SSL Service: Unable to create service instances
Incident Report for Pivotal Web Services
Postmortem

Summary

From approximately 2018/05/14 01:30 to 15:45 (14 hrs), the SSL Service broker failed during service instance creation. Existing service instances continued to route traffic during this outage but users may have been unable to update certificates or create new service instances.

Root Cause

Each SSL service requires a certificate, and our IaaS quota restricts the number of certificates to 500. As we have added service instances, and as our CI occasionally orphans certificates, we have exhausted our quota.

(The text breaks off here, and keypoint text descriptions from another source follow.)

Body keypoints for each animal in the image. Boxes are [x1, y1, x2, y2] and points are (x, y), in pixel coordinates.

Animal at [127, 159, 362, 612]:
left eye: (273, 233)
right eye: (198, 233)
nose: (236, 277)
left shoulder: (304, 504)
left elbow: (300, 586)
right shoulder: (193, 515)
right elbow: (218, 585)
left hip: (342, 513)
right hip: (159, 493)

Although this outage is similar to the earlier one this week, the root cause was different: this one was caused by a certificate quota, and the earlier one was caused by IP address space exhaustion.

Impact

Users were unable to create new SSL Service instances or update certificates on existing service instances. Requests to create new instances were failing with the following error:

There was a problem provisioning resources. Please try submitting again. If the problem persists, please file a support ticket. (AWS error 409: Cannot exceed quota for ServerCertificatesPerAccount: 500)

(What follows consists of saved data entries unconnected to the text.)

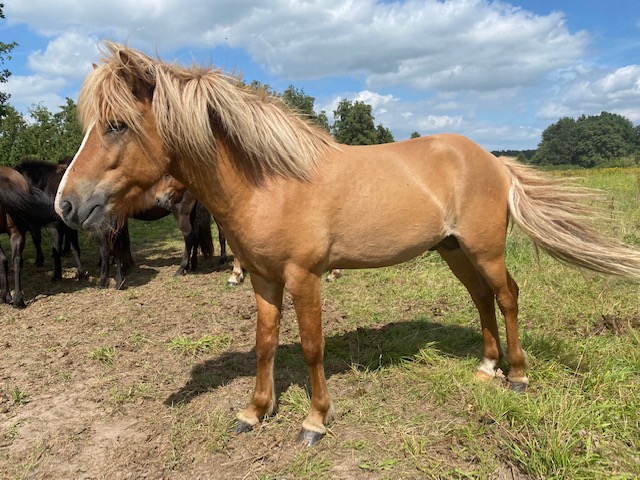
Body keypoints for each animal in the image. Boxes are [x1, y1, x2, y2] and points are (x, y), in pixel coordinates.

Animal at [53, 44, 640, 446]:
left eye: (116, 125)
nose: (66, 205)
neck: (271, 181)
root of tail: (492, 160)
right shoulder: (264, 279)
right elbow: (265, 344)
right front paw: (254, 412)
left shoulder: (304, 277)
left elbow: (313, 347)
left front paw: (314, 421)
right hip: (453, 250)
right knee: (480, 298)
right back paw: (486, 366)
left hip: (484, 249)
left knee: (508, 295)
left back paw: (516, 376)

The Impact timeline can be seen from the pws.ssl_sli.status metric, viewed from 2018/05/03 - 04. Times are in PDT. "1" is good, "0" is bad:

ssl_slis

The impact on our Service Level Indicator (SLI) captured approximately 2 hours after resolution:

ssl_slis_2

Resolution

Short Term

We deleted 319 orphaned certificates.

Long Term

  • Ensure that apps and service instances created by the SSL Service are deleted
Posted 5 months ago. May 04, 2018 - 12:27 PDT

Resolved
This incident has been resolved.
Posted 5 months ago. May 04, 2018 - 12:25 PDT
Monitoring
We found a number of certificates leftover from our continuous testing of the SSL Service. We've deleted the certificates and have observed the successful creation of an SSL Service instance. We'll continue to monitor.
Posted 5 months ago. May 04, 2018 - 08:52 PDT
Investigating
We are investigating an issue affecting the SSL Service which is preventing new service instances from being created. Existing service instances will continue to route traffic, however users may experience errors updating certificates.
Posted 5 months ago. May 04, 2018 - 07:15 PDT